For fantasy owners of Victor Hedman in leagues that count plus/minus, the following news may be a concern: he is paired with Dan Girardi. Say what you will about Girardi, but when he’s on the ice the opposition allows a lot of shots, as Tampa did with that pairing on the ice last night. Even if he’s a renowned shot-blocker, giving up shots at a rate that ranks worst on the team consistently usually kills a player’s plus/minus. Just beware, Hedman owners, if that pairing sticks together.
A non-hockey gesture is very much worth mentioning here. Both Dallas and Vegas stood together in remembrance of the massacre that too place in Las Vegas less than a week ago. It was a very touching moment, and well done by both teams:
— gary lawless (@garylawless) October 7, 2017
The Stars were among the heavily-penalized teams, giving up seven power plays at time of writing (half-way through the third period). That’s sloppy against an expansion team without their top centre and top defenceman, as Vadim Shipachyon and Shea Theodore didn’t play due to roster complications.
Dallas looked fine. They dominated the game, and yet they lost 2-1. Those penalties need to be rectified. They won’t survive doing that against the top teams in the league. It's a regulation loss, but the Stars were the better team.

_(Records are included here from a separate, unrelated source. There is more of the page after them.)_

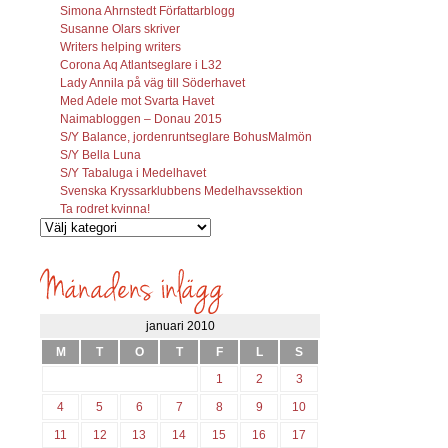
Simona Ahrnstedt Författarblogg
Susanne Olars skriver
Writers helping writers
Corona Aq Atlantseglare i L32
Lady Annila på väg till Söderhavet
Med Adele mot Svarta Havet
Naimabloggen – Donau 2015
S/Y Balance, jordenruntseglare BohusMalmön
S/Y Bella Luna
S/Y Tabaluga i Medelhavet
Svenska Kryssarklubbens Medelhavssektion
Ta rodret kvinna!
Vilka
inlägg
söks?
januari 2010
M
T
O
T
F
L
S
1
2
3
4
5
6
7
8
9
10
11
12
13
14
15
16
17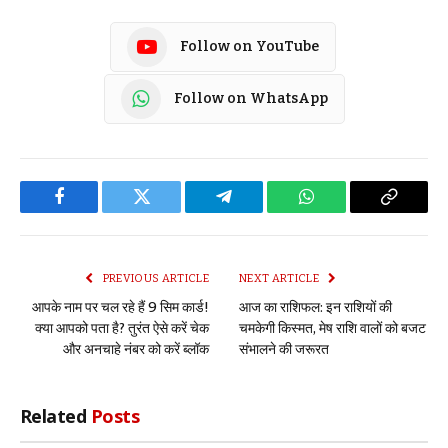
Follow on YouTube
Follow on WhatsApp
Facebook
Twitter
Telegram
WhatsApp
Copy
Link
PREVIOUS ARTICLE
NEXT ARTICLE
आपके नाम पर चल रहे हैं 9 सिम कार्ड!
आज का राशिफल: इन राशियों की
क्या आपको पता है? तुरंत ऐसे करें चेक
चमकेगी किस्मत, मेष राशि वालों को बजट
और अनचाहे नंबर को करें ब्लॉक
संभालने की जरूरत
Related
Posts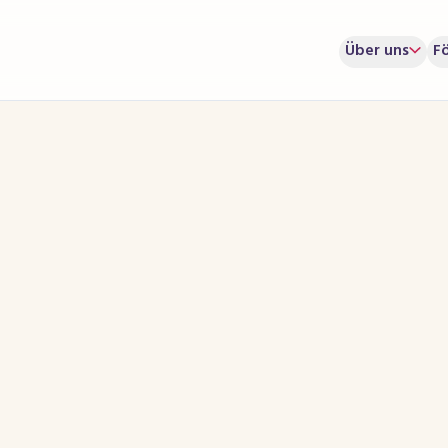
Über uns
F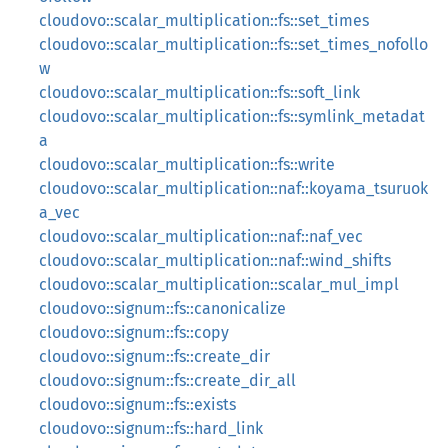
cloudovo::scalar_multiplication::fs::set_times
cloudovo::scalar_multiplication::fs::set_times_nofollo
w
cloudovo::scalar_multiplication::fs::soft_link
cloudovo::scalar_multiplication::fs::symlink_metadat
a
cloudovo::scalar_multiplication::fs::write
cloudovo::scalar_multiplication::naf::koyama_tsuruok
a_vec
cloudovo::scalar_multiplication::naf::naf_vec
cloudovo::scalar_multiplication::naf::wind_shifts
cloudovo::scalar_multiplication::scalar_mul_impl
cloudovo::signum::fs::canonicalize
cloudovo::signum::fs::copy
cloudovo::signum::fs::create_dir
cloudovo::signum::fs::create_dir_all
cloudovo::signum::fs::exists
cloudovo::signum::fs::hard_link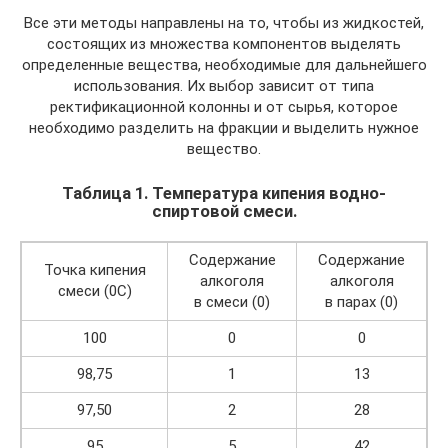
Все эти методы направлены на то, чтобы из жидкостей,
состоящих из множества компонентов выделять
определенные вещества, необходимые для дальнейшего
использования. Их выбор зависит от типа
ректификационной колонны и от сырья, которое
необходимо разделить на фракции и выделить нужное
вещество.
Таблица 1. Температура кипения водно-
спиртовой смеси.
Содержание
Содержание
Точка кипения
алкоголя
алкоголя
смеси (0С)
в смеси (0)
в парах (0)
100
0
0
98,75
1
13
97,50
2
28
95
5
42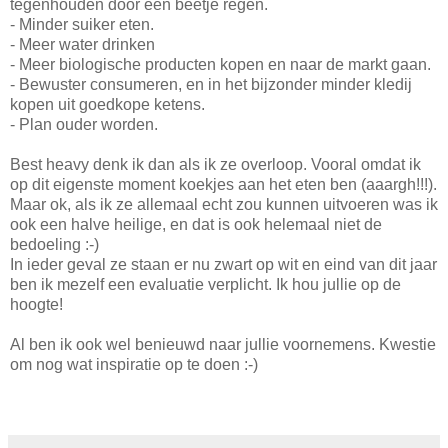
tegenhouden door een beetje regen.
- Minder suiker eten.
- Meer water drinken
- Meer biologische producten kopen en naar de markt gaan.
- Bewuster consumeren, en in het bijzonder minder kledij
kopen uit goedkope ketens.
- Plan ouder worden.
Best heavy denk ik dan als ik ze overloop. Vooral omdat ik
op dit eigenste moment koekjes aan het eten ben (aaargh!!!).
Maar ok, als ik ze allemaal echt zou kunnen uitvoeren was ik
ook een halve heilige, en dat is ook helemaal niet de
bedoeling :-)
In ieder geval ze staan er nu zwart op wit en eind van dit jaar
ben ik mezelf een evaluatie verplicht. Ik hou jullie op de
hoogte!
Al ben ik ook wel benieuwd naar jullie voornemens. Kwestie
om nog wat inspiratie op te doen :-)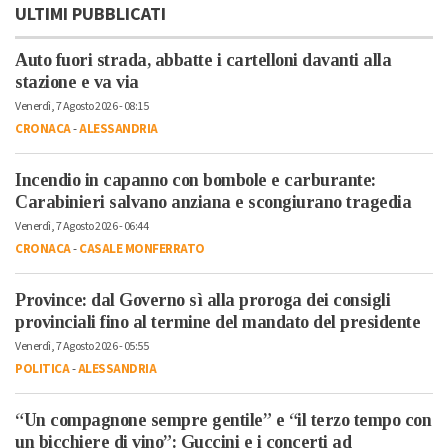
ULTIMI PUBBLICATI
Auto fuori strada, abbatte i cartelloni davanti alla
stazione e va via
Venerdì, 7 Agosto 2026 - 08:15
CRONACA
-
ALESSANDRIA
Incendio in capanno con bombole e carburante:
Carabinieri salvano anziana e scongiurano tragedia
Venerdì, 7 Agosto 2026 - 06:44
CRONACA
-
CASALE MONFERRATO
Province: dal Governo sì alla proroga dei consigli
provinciali fino al termine del mandato del presidente
Venerdì, 7 Agosto 2026 - 05:55
POLITICA
-
ALESSANDRIA
“Un compagnone sempre gentile” e “il terzo tempo con
un bicchiere di vino”: Guccini e i concerti ad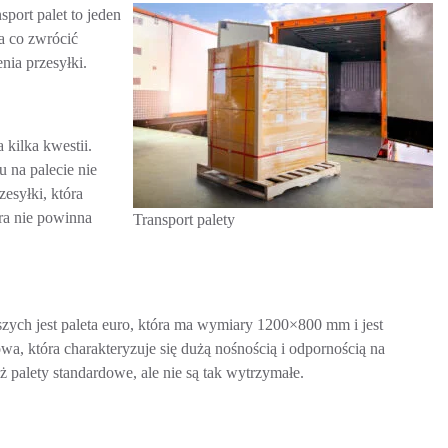
sport palet to jeden
a co zwrócić
nia przesyłki.
 kilka kwestii.
 na palecie nie
esyłki, która
óra nie powinna
Transport palety
szych jest paleta euro, która ma wymiary 1200×800 mm i jest
, która charakteryzuje się dużą nośnością i odpornością na
 palety standardowe, ale nie są tak wytrzymałe.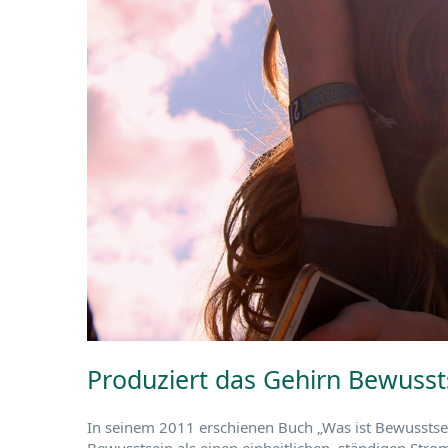
Produziert das Gehirn Bewusst
In seinem 2011 erschienen Buch „Was ist Bewusstsei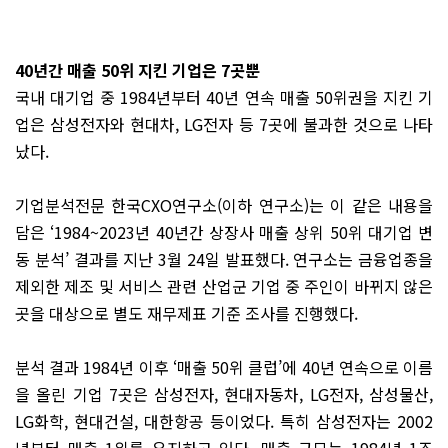
40년간 매출 50위 지킨 기업은 7곳뿐
국내 대기업 중 1984년부터 40년 연속 매출 50위권을 지킨 기
업은 삼성전자와 현대차, LG전자 등 7곳에 불과한 것으로 나타
났다.
기업분석전문 한국CXO연구소(이하 연구소)는 이 같은 내용을
담은 ‘1984~2023년 40년간 상장사 매출 상위 50위 대기업 변
동 분석’ 결과를 지난 3월 24일 발표했다. 연구소는 금융업종을
제외한 제조 및 서비스 관련 산업군 기업 중 주인이 바뀌지 않은
곳을 대상으로 별도 재무제표 기준 조사를 진행했다.
분석 결과 1984년 이후 ‘매출 50위 클럽’에 40년 연속으로 이름
을 올린 기업 7곳은 삼성전자, 현대자동차, LG전자, 삼성물산,
LG화학, 현대건설, 대한항공 등이었다. 특히 삼성전자는 2002
년부터 매출 1위를 유지하고 있다. 매출 규모는 1984년 1조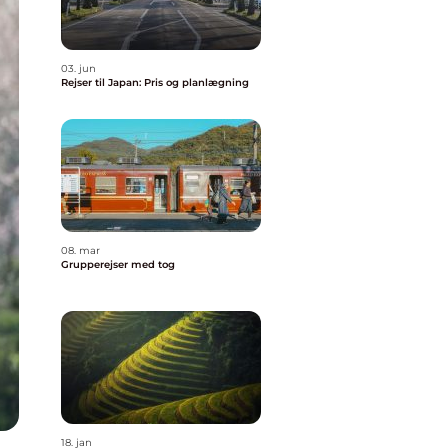
03. jun
Rejser til Japan: Pris og planlægning
08. mar
Grupperejser med tog
18. jan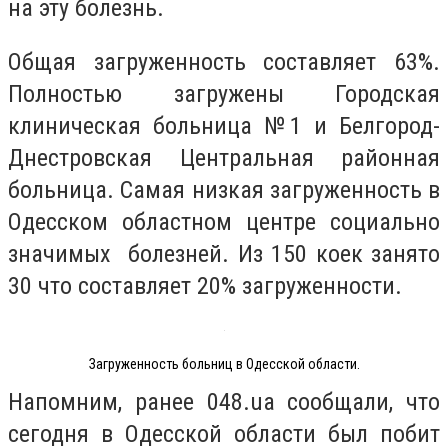
на эту болезнь.
Общая загруженность составляет 63%.
Полностью загружены Городская
клиническая больница №1 и Белгород-
Днестровская Центральная районная
больница. Самая низкая загруженность в
Одесском областном центре социально
значимых болезней. Из 150 коек занято
30 что составляет 20% загруженности.
Загруженность больниц в Одесской области.
Напомним, ранее 048.ua сообщали, что
сегодня в Одесской области был побит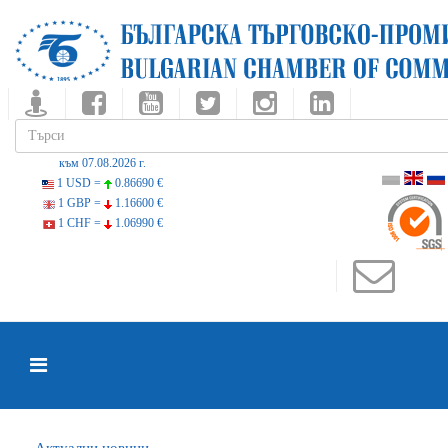
към 07.08.2026 г.
1 USD =
0.86690 €
1 GBP =
1.16600 €
1 CHF =
1.06990 €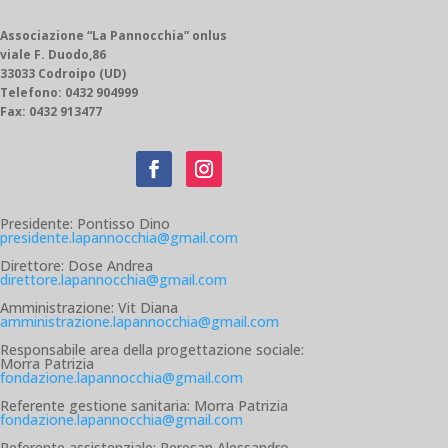
Associazione “La Pannocchia” onlus
viale F. Duodo,86
33033 Codroipo (UD)
Telefono: 0432 904999
Fax: 0432 913477
Presidente: Pontisso Dino
presidente.lapannocchia@gmail.com
Direttore: Dose Andrea
direttore.lapannocchia@gmail.com
Amministrazione: Vit Diana
amministrazione.lapannocchia@gmail.com
Responsabile area della progettazione sociale:
Morra Patrizia
fondazione.lapannocchia@gmail.com
Referente gestione sanitaria: Morra Patrizia
fondazione.lapannocchia@gmail.com
Referente assistenziale: Peresan Alessandro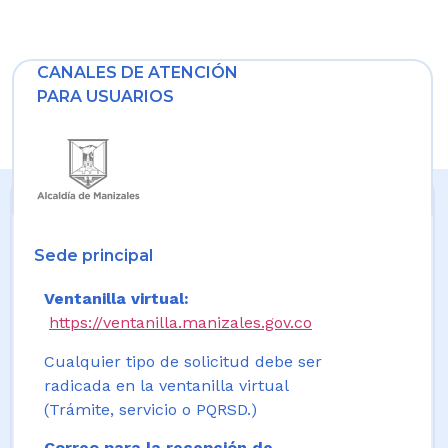
CANALES DE ATENCIÓN
PARA USUARIOS
Sede principal
Ventanilla virtual:
https://ventanilla.manizales.gov.co
Cualquier tipo de solicitud debe ser
radicada en la ventanilla virtual
(Trámite, servicio o PQRSD.)
Correo para la recepción de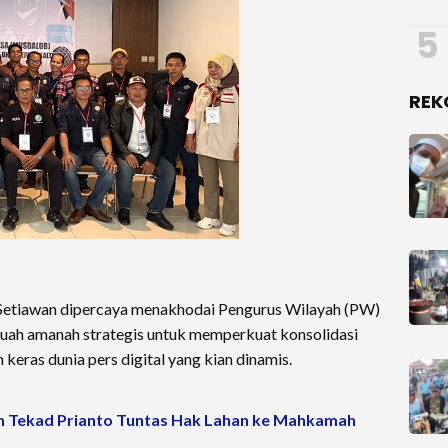
5
REK
 Setiawan dipercaya menakhodai Pengurus Wilayah (PW)
uah amanah strategis untuk memperkuat konsolidasi
keras dunia pers digital yang kian dinamis.
n Tekad Prianto Tuntas Hak Lahan ke Mahkamah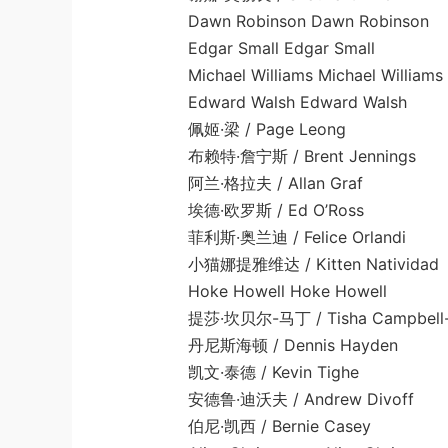
Dawn Robinson Dawn Robinson
Edgar Small Edgar Small
Michael Williams Michael Williams
Edward Walsh Edward Walsh
佩姬·梁 / Page Leong
布赖特·詹宁斯 / Brent Jennings
阿兰·格拉夫 / Allan Graf
埃德·欧罗斯 / Ed O’Ross
菲利斯·奥兰迪 / Felice Orlandi
小猫娜提雅维达 / Kitten Natividad
Hoke Howell Hoke Howell
提莎·坎贝尔-马丁 / Tisha Campbell-M
丹尼斯海顿 / Dennis Hayden
凯文·泰德 / Kevin Tighe
安德鲁·迪沃夫 / Andrew Divoff
伯尼·凯西 / Bernie Casey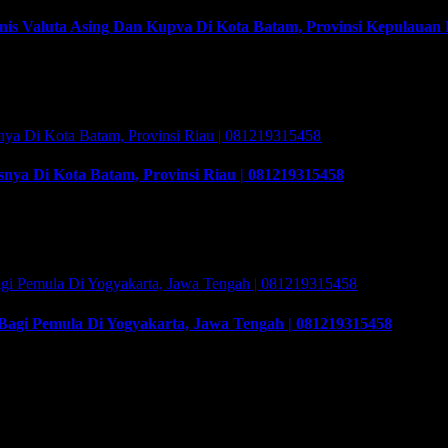
is Valuta Asing Dan Kupva Di Kota Batam, Provinsi Kepulauan 
Valuta Asing Dan Kupva Di Kota Batam, Provinsi Kepulauan Riau ? 
 kembali menyelenggarakan program Training & Workshop Kunci Suk
an-nya hingga sukses. …
nya Di Kota Batam, Provinsi Riau | 081219315458
 Di Kota Batam, Provinsi Riau | 081219315458. Training & Worksh
n program Training & Workshop Kunci Sukses Membuka Bisnis Money
raining yang akan memberikan solusi tepat bagi …
agi Pemula Di Yogyakarta, Jawa Tengah | 081219315458
 Pemula Di Yogyakarta, Jawa Tengah | 081219315458. Training & W
n program Training & Workshop Kunci Sukses Membuka Bisnis Money
raining yang akan memberikan solusi tepat bagi …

Of note, though, was that Bishop took a shot off his mask and had to leave the game:
Ben Bishop cut after taking a shot off the mask. He's coming out, Kari Lehtonen coming in the game.— Mark Stepneski (@StarsInsideEdge) October 7, 2017
Kari Lehtonen replaced him a few minutes into the third period and allowed both goals. As I'm writing this, there are no further updates on Bishop.
A note from the Sens…
Mike Hoffman got demoted! He was moved off a line with Kyle Turris to a line with Jean-Gabriel Pageau and Tom Pyatt. I suppose it helps spread out the offence and puts Hoffman with some defensively-responsible (?) players, but this isn’t good news for fantasy owners. Turris is the team’s best offensive centre, and Hoffman moving down the lineup means ice time with less-talented players. Again, I get why the coach would do this, but it’s a hit to his fantasy value. Things are destined to change again and yet it makes this no less annoying.